» **Exercise tasks**
[A] Answer these questions from the Jersey Boys review:
(i) Which venue is hosting the show?
(ii) Who wrote the review?
(iii) In what year was the script by Marshall Brickman and Rick Elice written?
[B] Output everything in the Jersey Boys review from "It’s tempting to" down to "and clever storytelling.", word for word.
[C] Summarize the Jersey Boys review in two sentences.

Jersey Boys

Jan 26 2023 | By More

★★★★☆   Slick and seamless

Edinburgh Playhouse: Tue 24 Jan – Sat 4 Feb 2023
Review by Thom Dibdin

Packed with hits and bristling with energy, Jersey Boys, the musical telling of the formation and career of the Four Season, returns to the Playhouse for another extended stay until February 4.

It’s tempting to say that the show walks like a man, or is working its way back, or some such reference to the Four Season’s many, many hits. But there is nothing pedestrian about this slick and seamless show with its crisp harmonies and clever storytelling.

Blair Gibson, Ryan Heenan, Dalton Wood & Christopher Short in Jersey Boys. Pic: Birgit + Ralf Brinkhoff

Writers Marshall Brickman and Rick Elice have gone straight to the source for their 2004 script, which leans heavily on interviews with the then surviving members of the original Four Seasons – Tommy DeVito, Frankie Valli and Bob Guido, while including a section with original bass player Nick Massi.

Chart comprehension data
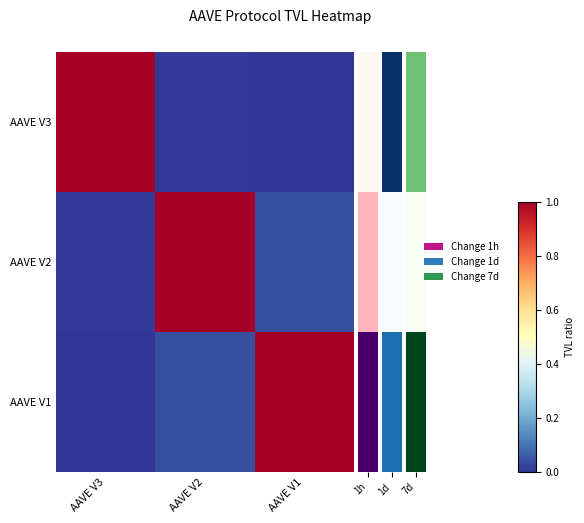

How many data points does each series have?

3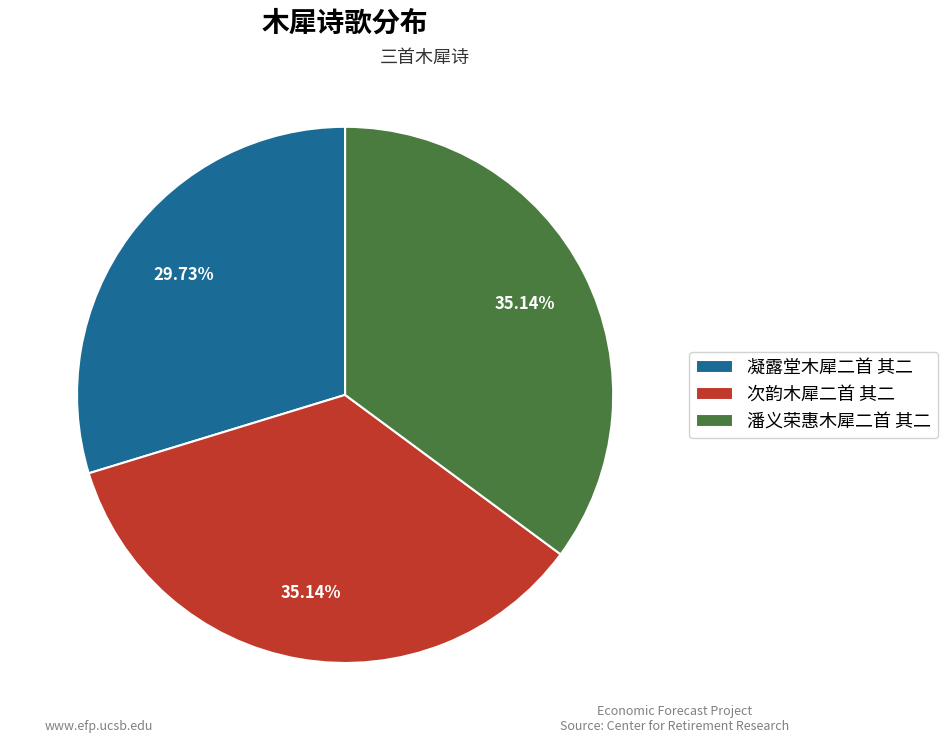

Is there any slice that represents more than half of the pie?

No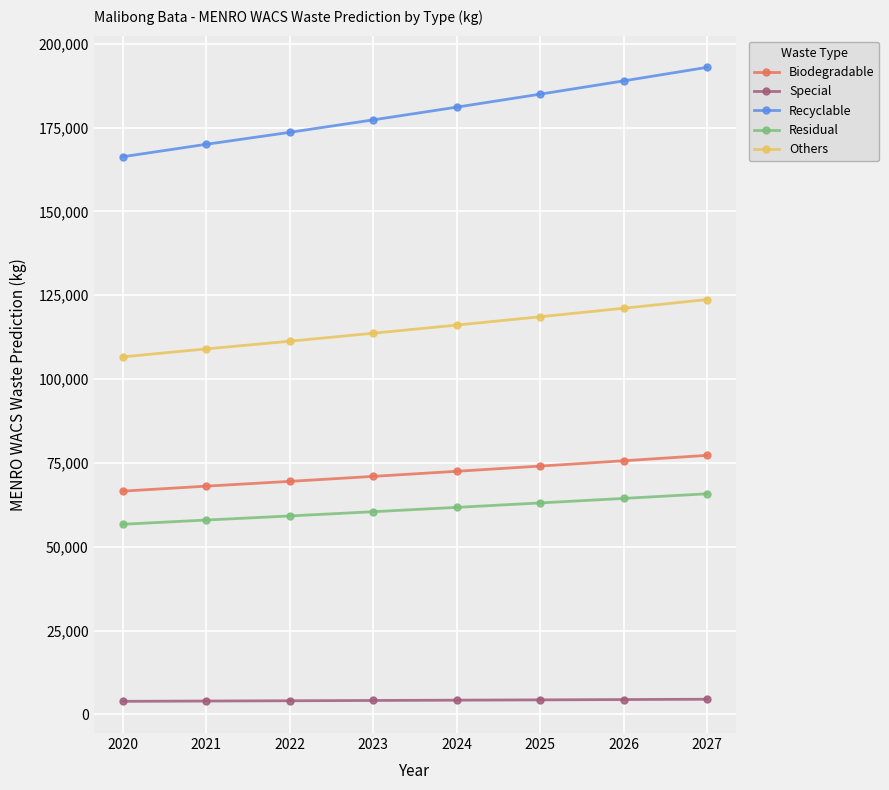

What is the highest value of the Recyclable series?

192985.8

» **Solutions in order**
[A]
(i) Edinburgh Playhouse
(ii) Thom Dibdin
(iii) 2004

[B]
It’s tempting to say that the show walks like a man, or is working its way back, or some such reference to the Four Season’s many, many hits. But there is nothing pedestrian about this slick and seamless show with its crisp harmonies and clever storytelling.

[C] Jersey Boys, an energetic, hit-packed musical about the formation and career of the Four Seasons, returns to the Edinburgh Playhouse until February 4, and the review praises it as a slick and seamless show with crisp harmonies and clever storytelling. Its 2004 script by Marshall Brickman and Rick Elice leans heavily on interviews with the then surviving members of the original Four Seasons.